* **ASSIGNED TASK**
Compute the number of lines in the following data that include the word "Rendered", and output that number alone.

== Segment start ==

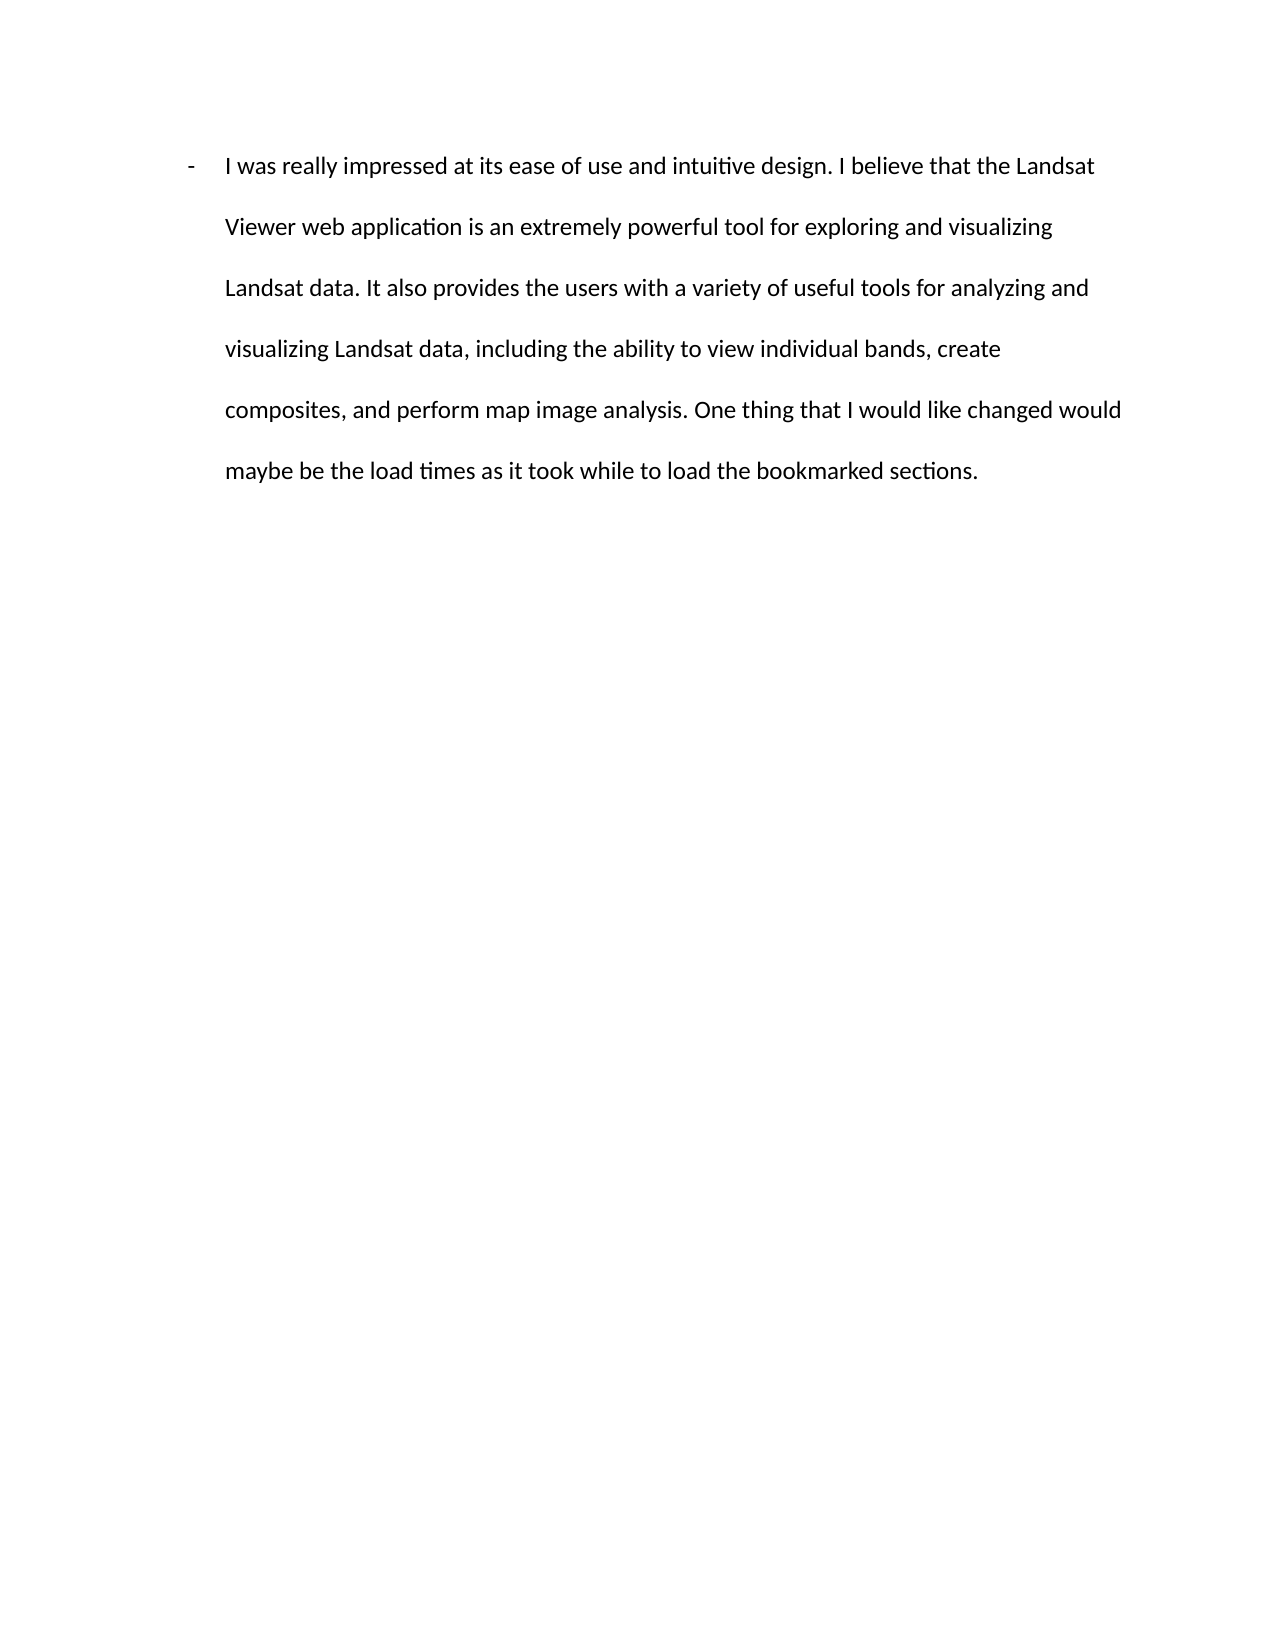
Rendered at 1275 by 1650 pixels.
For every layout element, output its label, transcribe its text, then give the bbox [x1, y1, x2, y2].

list I was really impressed at its ease of use and intuitive design. I believe that the Landsat Viewer web application is an extremely powerful tool for exploring and visualizing Landsat data. It also provides the users with a variety of useful tools for analyzing and visualizing Landsat data, including the ability to view individual bands, create composites, and perform map image analysis. One thing that I would like changed would maybe be the load times as it took while to load the bookmarked sections. [187, 150, 1125, 486]
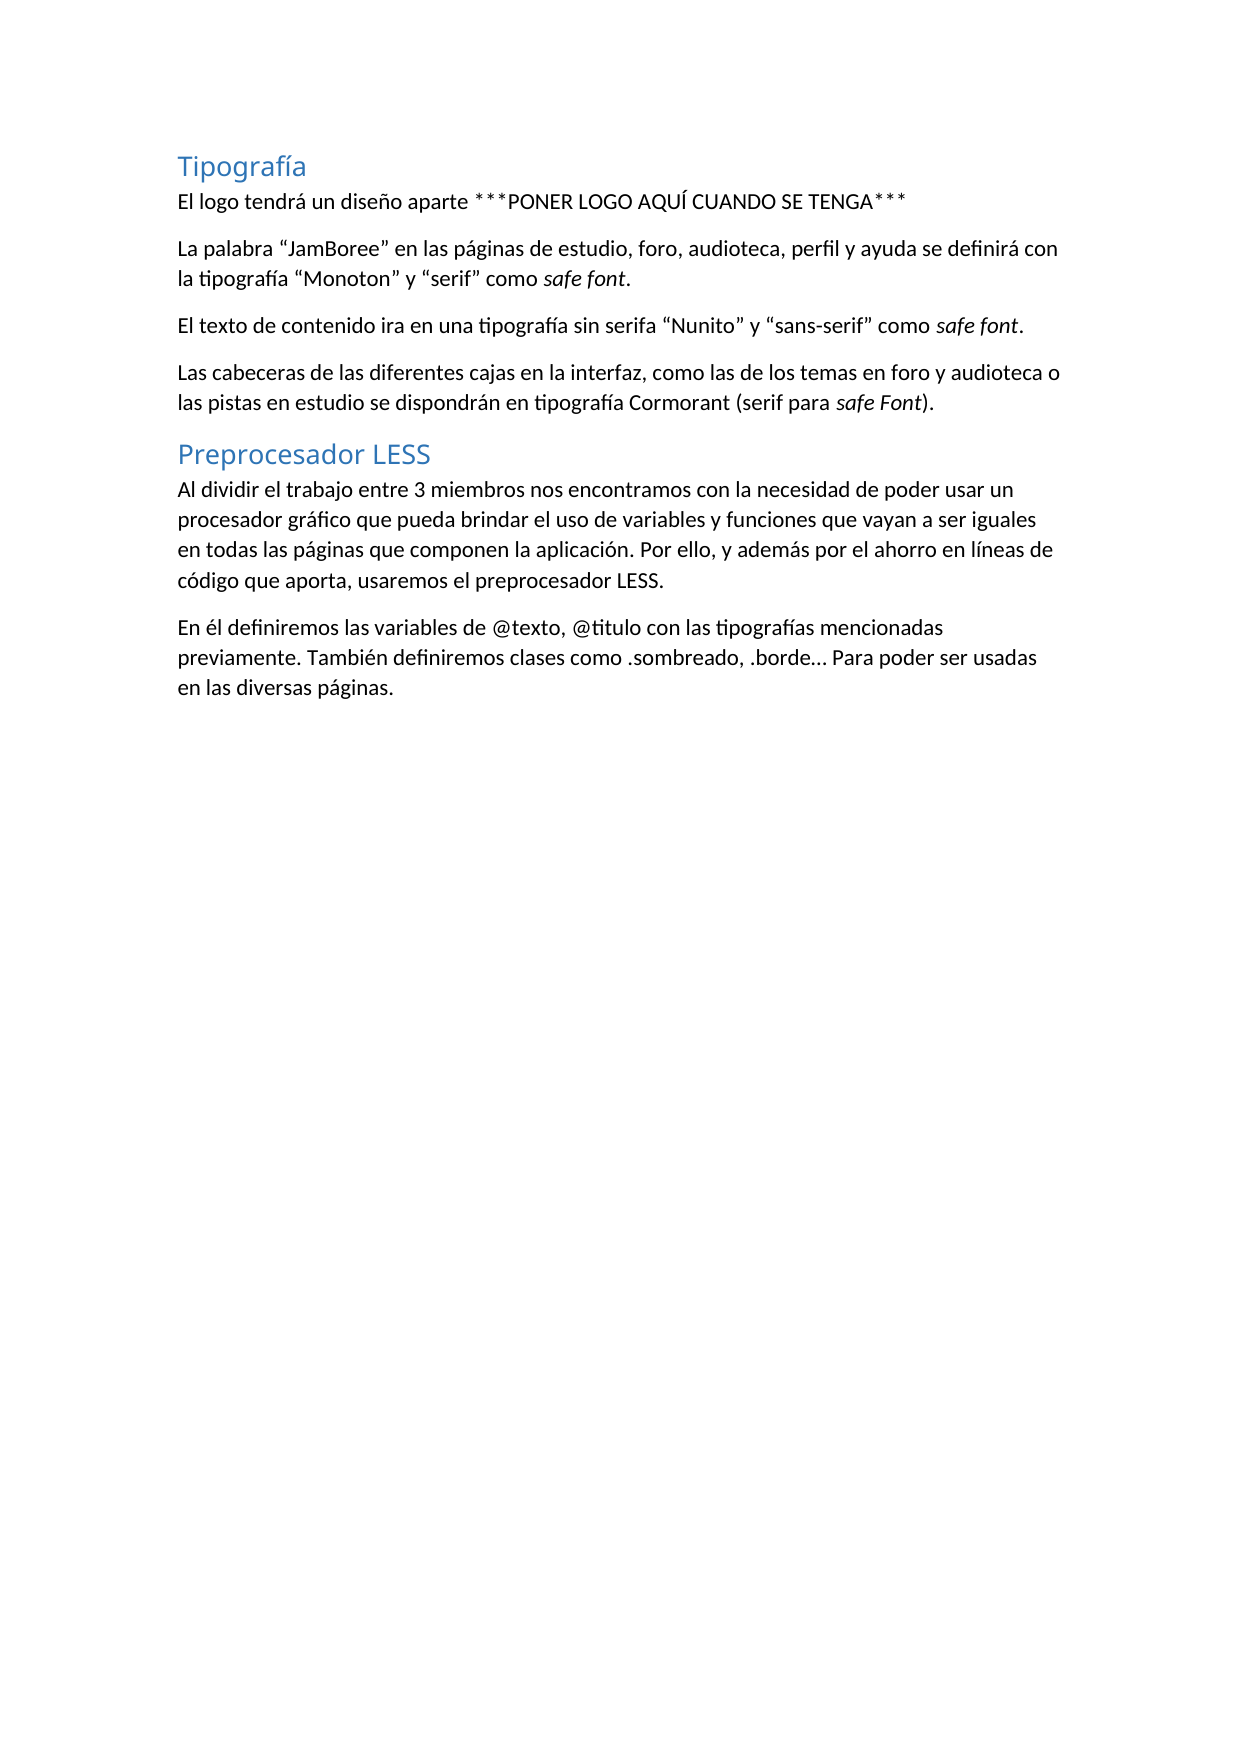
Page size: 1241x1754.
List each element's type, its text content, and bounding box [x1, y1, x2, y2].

text La palabra “JamBoree” en las páginas de estudio, foro, audioteca, perfil y ayuda se definirá con la tipografía “Monoton” y “serif” como safe font. [177, 234, 1063, 292]
subtitle Preprocesador LESS [177, 435, 1063, 472]
text Las cabeceras de las diferentes cajas en la interfaz, como las de los temas en foro y audioteca o las pistas en estudio se dispondrán en tipografía Cormorant (serif para safe Font). [177, 358, 1063, 416]
subtitle Tipografía [177, 148, 1063, 184]
text Al dividir el trabajo entre 3 miembros nos encontramos con la necesidad de poder usar un procesador gráfico que pueda brindar el uso de variables y funciones que vayan a ser iguales en todas las páginas que componen la aplicación. Por ello, y además por el ahorro en líneas de código que aporta, usaremos el preprocesador LESS. [177, 475, 1063, 594]
text El texto de contenido ira en una tipografía sin serifa “Nunito” y “sans-serif” como safe font. [177, 311, 1063, 339]
text El logo tendrá un diseño aparte ***PONER LOGO AQUÍ CUANDO SE TENGA*** [177, 187, 1063, 215]
text En él definiremos las variables de @texto, @titulo con las tipografías mencionadas previamente. También definiremos clases como .sombreado, .borde… Para poder ser usadas en las diversas páginas. [177, 613, 1063, 701]
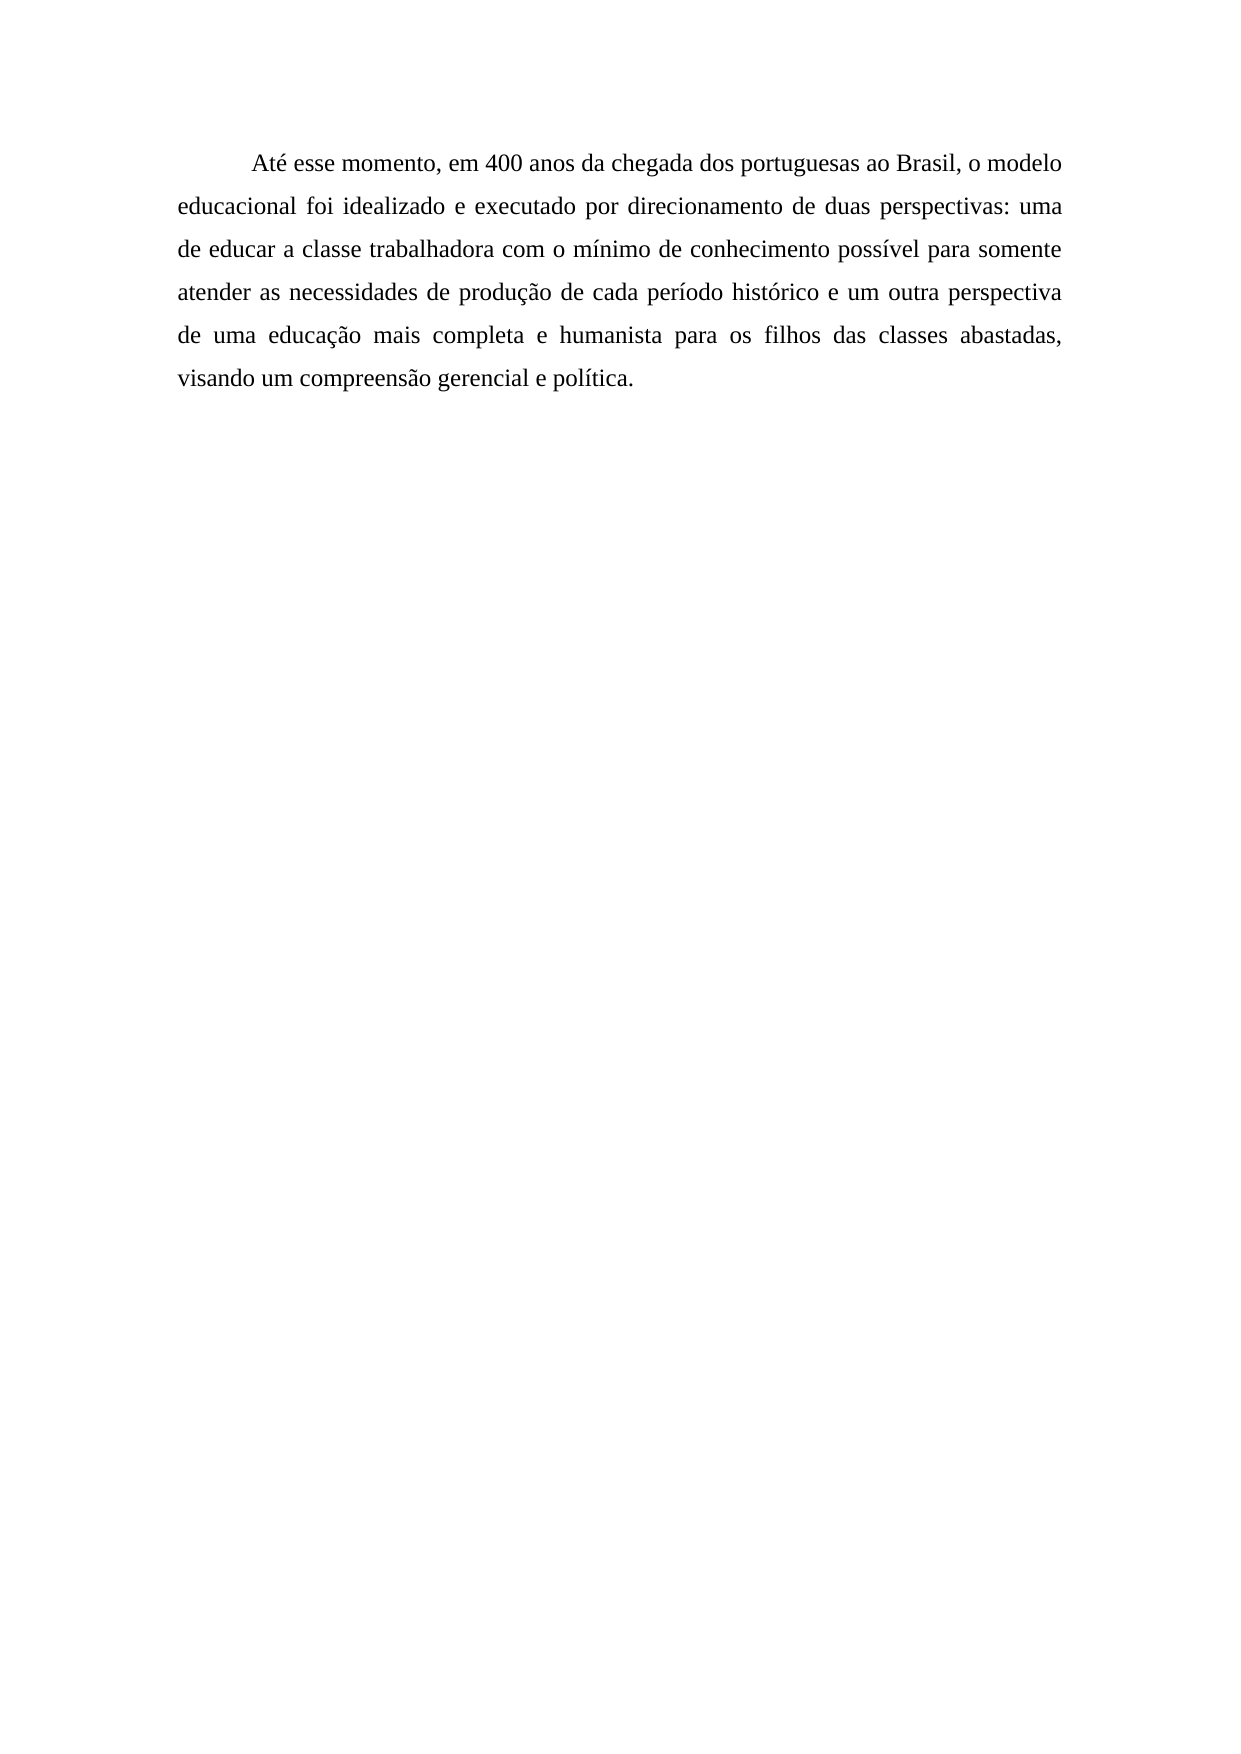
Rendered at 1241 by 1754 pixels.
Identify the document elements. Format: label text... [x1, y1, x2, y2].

== Segment end ==

* **OUTPUT BELOW**
2